=== PROVIDED ENTRIES ===

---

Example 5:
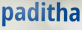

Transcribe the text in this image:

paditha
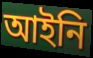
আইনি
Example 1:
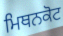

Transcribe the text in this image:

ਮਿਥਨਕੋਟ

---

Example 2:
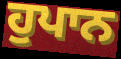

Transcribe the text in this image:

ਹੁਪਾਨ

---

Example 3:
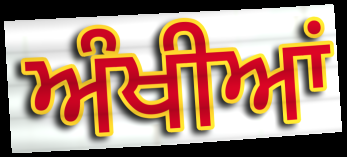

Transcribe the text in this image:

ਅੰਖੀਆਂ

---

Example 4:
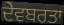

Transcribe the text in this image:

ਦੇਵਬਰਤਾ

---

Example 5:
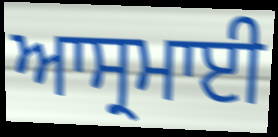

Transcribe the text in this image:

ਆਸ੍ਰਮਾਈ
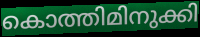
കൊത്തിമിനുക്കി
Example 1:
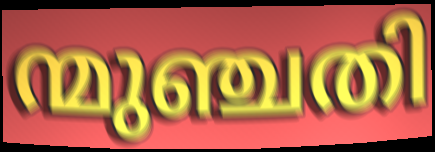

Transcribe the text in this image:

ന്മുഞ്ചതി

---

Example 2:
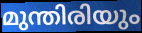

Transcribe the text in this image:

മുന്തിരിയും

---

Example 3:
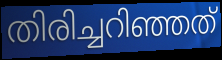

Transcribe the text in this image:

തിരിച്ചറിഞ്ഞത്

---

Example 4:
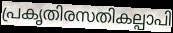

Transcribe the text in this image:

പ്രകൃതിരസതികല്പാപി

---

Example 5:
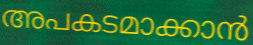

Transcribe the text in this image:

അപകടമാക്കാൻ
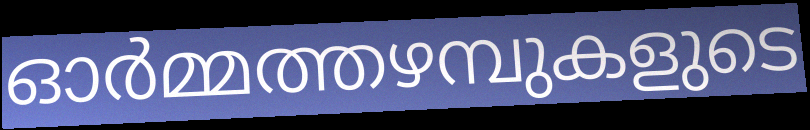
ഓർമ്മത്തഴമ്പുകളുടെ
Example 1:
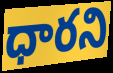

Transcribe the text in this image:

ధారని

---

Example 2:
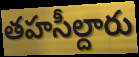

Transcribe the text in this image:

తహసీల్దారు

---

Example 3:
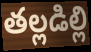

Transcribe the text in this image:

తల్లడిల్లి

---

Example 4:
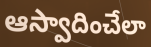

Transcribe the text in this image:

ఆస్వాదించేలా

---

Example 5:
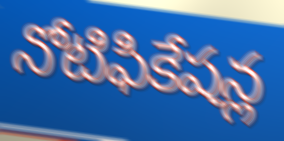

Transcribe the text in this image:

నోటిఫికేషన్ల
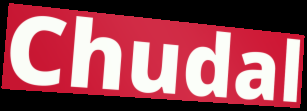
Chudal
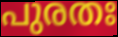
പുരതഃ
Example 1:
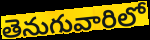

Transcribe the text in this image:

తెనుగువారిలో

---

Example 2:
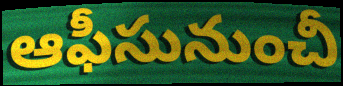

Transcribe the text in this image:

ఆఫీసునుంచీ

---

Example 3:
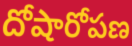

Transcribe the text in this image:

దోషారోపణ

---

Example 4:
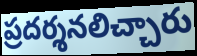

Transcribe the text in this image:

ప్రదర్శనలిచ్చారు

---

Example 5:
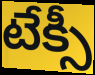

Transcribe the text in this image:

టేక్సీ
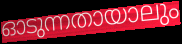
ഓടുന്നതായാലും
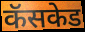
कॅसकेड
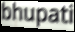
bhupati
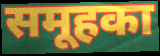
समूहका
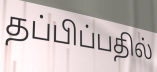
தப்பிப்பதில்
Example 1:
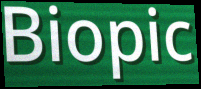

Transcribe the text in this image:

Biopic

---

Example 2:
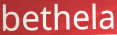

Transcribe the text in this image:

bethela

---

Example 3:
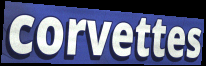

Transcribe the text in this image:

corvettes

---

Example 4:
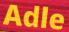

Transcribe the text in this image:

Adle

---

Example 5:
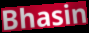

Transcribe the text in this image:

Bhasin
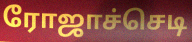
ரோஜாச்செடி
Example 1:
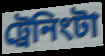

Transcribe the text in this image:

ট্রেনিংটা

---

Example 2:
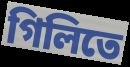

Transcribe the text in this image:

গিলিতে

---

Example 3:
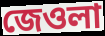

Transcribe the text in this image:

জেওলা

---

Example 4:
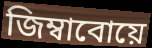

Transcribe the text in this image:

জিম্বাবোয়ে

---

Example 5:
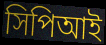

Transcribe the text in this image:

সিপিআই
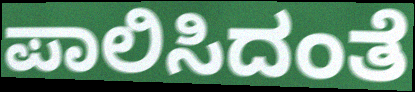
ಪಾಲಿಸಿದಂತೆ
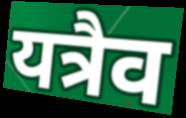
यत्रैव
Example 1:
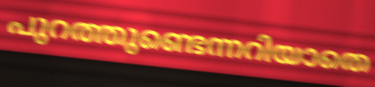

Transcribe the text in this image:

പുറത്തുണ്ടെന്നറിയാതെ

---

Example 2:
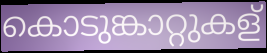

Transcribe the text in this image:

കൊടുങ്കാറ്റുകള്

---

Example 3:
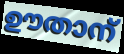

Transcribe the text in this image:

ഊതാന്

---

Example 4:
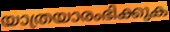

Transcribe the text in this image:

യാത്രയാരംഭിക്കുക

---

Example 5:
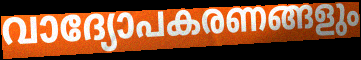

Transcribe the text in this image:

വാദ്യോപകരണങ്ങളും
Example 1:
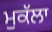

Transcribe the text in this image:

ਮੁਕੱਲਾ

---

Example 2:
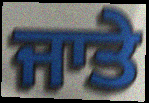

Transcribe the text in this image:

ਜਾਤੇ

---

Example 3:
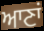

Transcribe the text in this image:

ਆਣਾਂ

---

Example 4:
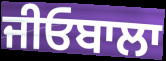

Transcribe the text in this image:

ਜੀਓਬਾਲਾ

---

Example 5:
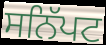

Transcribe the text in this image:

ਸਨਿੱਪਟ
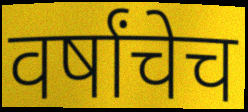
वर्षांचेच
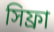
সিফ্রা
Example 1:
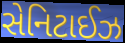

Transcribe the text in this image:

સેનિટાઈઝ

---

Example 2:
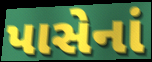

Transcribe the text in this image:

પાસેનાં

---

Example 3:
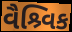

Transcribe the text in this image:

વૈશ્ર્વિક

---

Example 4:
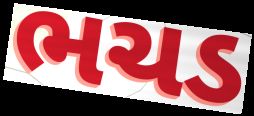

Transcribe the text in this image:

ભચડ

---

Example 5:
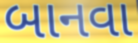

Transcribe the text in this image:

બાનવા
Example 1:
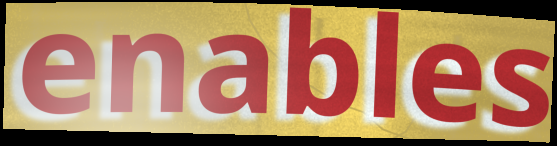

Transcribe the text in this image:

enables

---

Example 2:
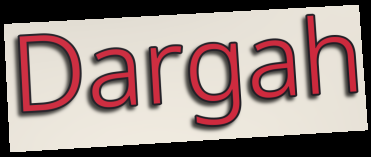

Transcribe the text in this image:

===

• DIRECTIONS:
Print out all of the records above, character for character, leaving out the pictures.

• ANSWER:
---

Example 5:

Transcribe the text in this image:

paditha
আইনি
Example 1:

Transcribe the text in this image:

ਮਿਥਨਕੋਟ

---

Example 2:

Transcribe the text in this image:

ਹੁਪਾਨ

---

Example 3:

Transcribe the text in this image:

ਅੰਖੀਆਂ

---

Example 4:

Transcribe the text in this image:

ਦੇਵਬਰਤਾ

---

Example 5:

Transcribe the text in this image:

ਆਸ੍ਰਮਾਈ
കൊത്തിമിനുക്കി
Example 1:

Transcribe the text in this image:

ന്മുഞ്ചതി

---

Example 2:

Transcribe the text in this image:

മുന്തിരിയും

---

Example 3:

Transcribe the text in this image:

തിരിച്ചറിഞ്ഞത്

---

Example 4:

Transcribe the text in this image:

പ്രകൃതിരസതികല്പാപി

---

Example 5:

Transcribe the text in this image:

അപകടമാക്കാൻ
ഓർമ്മത്തഴമ്പുകളുടെ
Example 1:

Transcribe the text in this image:

ధారని

---

Example 2:

Transcribe the text in this image:

తహసీల్దారు

---

Example 3:

Transcribe the text in this image:

తల్లడిల్లి

---

Example 4:

Transcribe the text in this image:

ఆస్వాదించేలా

---

Example 5:

Transcribe the text in this image:

నోటిఫికేషన్ల
Chudal
പുരതഃ
Example 1:

Transcribe the text in this image:

తెనుగువారిలో

---

Example 2:

Transcribe the text in this image:

ఆఫీసునుంచీ

---

Example 3:

Transcribe the text in this image:

దోషారోపణ

---

Example 4:

Transcribe the text in this image:

ప్రదర్శనలిచ్చారు

---

Example 5:

Transcribe the text in this image:

టేక్సీ
ഓടുന്നതായാലും
कॅसकेड
bhupati
समूहका
தப்பிப்பதில்
Example 1:

Transcribe the text in this image:

Biopic

---

Example 2:

Transcribe the text in this image:

bethela

---

Example 3:

Transcribe the text in this image:

corvettes

---

Example 4:

Transcribe the text in this image:

Adle

---

Example 5:

Transcribe the text in this image:

Bhasin
ரோஜாச்செடி
Example 1:

Transcribe the text in this image:

ট্রেনিংটা

---

Example 2:

Transcribe the text in this image:

গিলিতে

---

Example 3:

Transcribe the text in this image:

জেওলা

---

Example 4:

Transcribe the text in this image:

জিম্বাবোয়ে

---

Example 5:

Transcribe the text in this image:

সিপিআই
ಪಾಲಿಸಿದಂತೆ
यत्रैव
Example 1:

Transcribe the text in this image:

പുറത്തുണ്ടെന്നറിയാതെ

---

Example 2:

Transcribe the text in this image:

കൊടുങ്കാറ്റുകള്

---

Example 3:

Transcribe the text in this image:

ഊതാന്

---

Example 4:

Transcribe the text in this image:

യാത്രയാരംഭിക്കുക

---

Example 5:

Transcribe the text in this image:

വാദ്യോപകരണങ്ങളും
Example 1:

Transcribe the text in this image:

ਮੁਕੱਲਾ

---

Example 2:

Transcribe the text in this image:

ਜਾਤੇ

---

Example 3:

Transcribe the text in this image:

ਆਣਾਂ

---

Example 4:

Transcribe the text in this image:

ਜੀਓਬਾਲਾ

---

Example 5:

Transcribe the text in this image:

ਸਨਿੱਪਟ
वर्षांचेच
সিফ্রা
Example 1:

Transcribe the text in this image:

સેનિટાઈઝ

---

Example 2:

Transcribe the text in this image:

પાસેનાં

---

Example 3:

Transcribe the text in this image:

વૈશ્ર્વિક

---

Example 4:

Transcribe the text in this image:

ભચડ

---

Example 5:

Transcribe the text in this image:

બાનવા
Example 1:

Transcribe the text in this image:

enables

---

Example 2:

Transcribe the text in this image:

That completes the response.